▸ **WHAT NEEDS TO BE DONE**: Reproduce, word for word, the stretch of the newsletter text from "The second motion, authored" through "mental health emergency.".

▸ **EXERCISE TEXT**:
== Segment start ==

Welcome to the debut issue of “Connecting Our Community,” our monthly newsletter highlighting our department’s news, updates, and resources for Los Angeles County residents and communities. We hope you find this month’s stories useful for promoting your wellbeing, and feel free to contact us with feedback, questions, and story ideas for future issues.
988 Implementation and Alternative Crisis Response
Los Angeles County is leading the way in preparing for the launch of 988 – the new number for the National Suicide Prevention Lifeline – in summer 2022.
This week, the Los Angeles County Board of Supervisors unanimously approved two motions to improve LA County’s response to calls related to threats of suicide and mental health crises, as part of LA County’s Alternative Crisis Response (ACR) initiative focused on providing “care first” services to individuals experiencing health or human services emergencies.
The first motion, co-authored by Supervisors Janice Hahn and Kathryn Barger, directs the County to co-sponsor the Miles Hall Lifeline Act (AB 988) that formally establishes California’s 988 Crisis Hotline Center.
The second motion, authored by Supervisor Hahn, connects LACDMH’s 24/7 Help Line with suicide prevention services provided by Didi Hirsch Mental Health Services, allowing the two organizations to coordinate appropriate services – including crisis counseling and dispatch of mobile psychiatric teams – when responding to a mental health emergency.
“The Department of Mental Health salutes the Board for relentless efforts to help the County and its departments streamline complex processes and push for systems reform broadly,” said Dr. Jonathan Sherin, Director of LACDMH. “The consolidation of our crisis response functions through the ACR initiative and the support for a dedicated Crisis Line (aka 988) in collaboration with our key partner, Didi Hirsch, are emblematic of our leadership and commitment to actions that make progress possible.”
Until 988 goes live next year, please continue to use National Suicide Prevention Lifeline’s current number at (800) 273-TALK (8255) if you or a loved one is experiencing a mental health crisis.
Furthering Our Grassroots Engagement
LACDMH’s vigorous outreach and engagement efforts would not be possible without our community members, who are the true experts in our County’s numerous and diverse neighborhoods. We are excited to share that these programs have been greatly expanded. In addition to our robust Promotores network, we have recently launched the Community Ambassador Network (CAN) to expand our capacity throughout the County by informing and connecting communities with resources and services offered by LACDMH and its partners.

== Segment end ==

▸ **DATASET EXTRACT**:

== Segment start ==

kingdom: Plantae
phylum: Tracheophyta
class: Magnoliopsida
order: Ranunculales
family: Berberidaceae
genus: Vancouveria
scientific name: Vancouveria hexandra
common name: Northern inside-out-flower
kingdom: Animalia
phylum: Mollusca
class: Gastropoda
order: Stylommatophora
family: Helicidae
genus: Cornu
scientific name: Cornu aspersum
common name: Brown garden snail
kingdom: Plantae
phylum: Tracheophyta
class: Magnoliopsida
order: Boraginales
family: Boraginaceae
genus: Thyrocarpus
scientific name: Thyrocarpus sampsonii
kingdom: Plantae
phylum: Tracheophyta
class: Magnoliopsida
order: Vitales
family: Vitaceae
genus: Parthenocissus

== Segment end ==

▸ **TASK OUTPUT**:
The second motion, authored by Supervisor Hahn, connects LACDMH’s 24/7 Help Line with suicide prevention services provided by Didi Hirsch Mental Health Services, allowing the two organizations to coordinate appropriate services – including crisis counseling and dispatch of mobile psychiatric teams – when responding to a mental health emergency.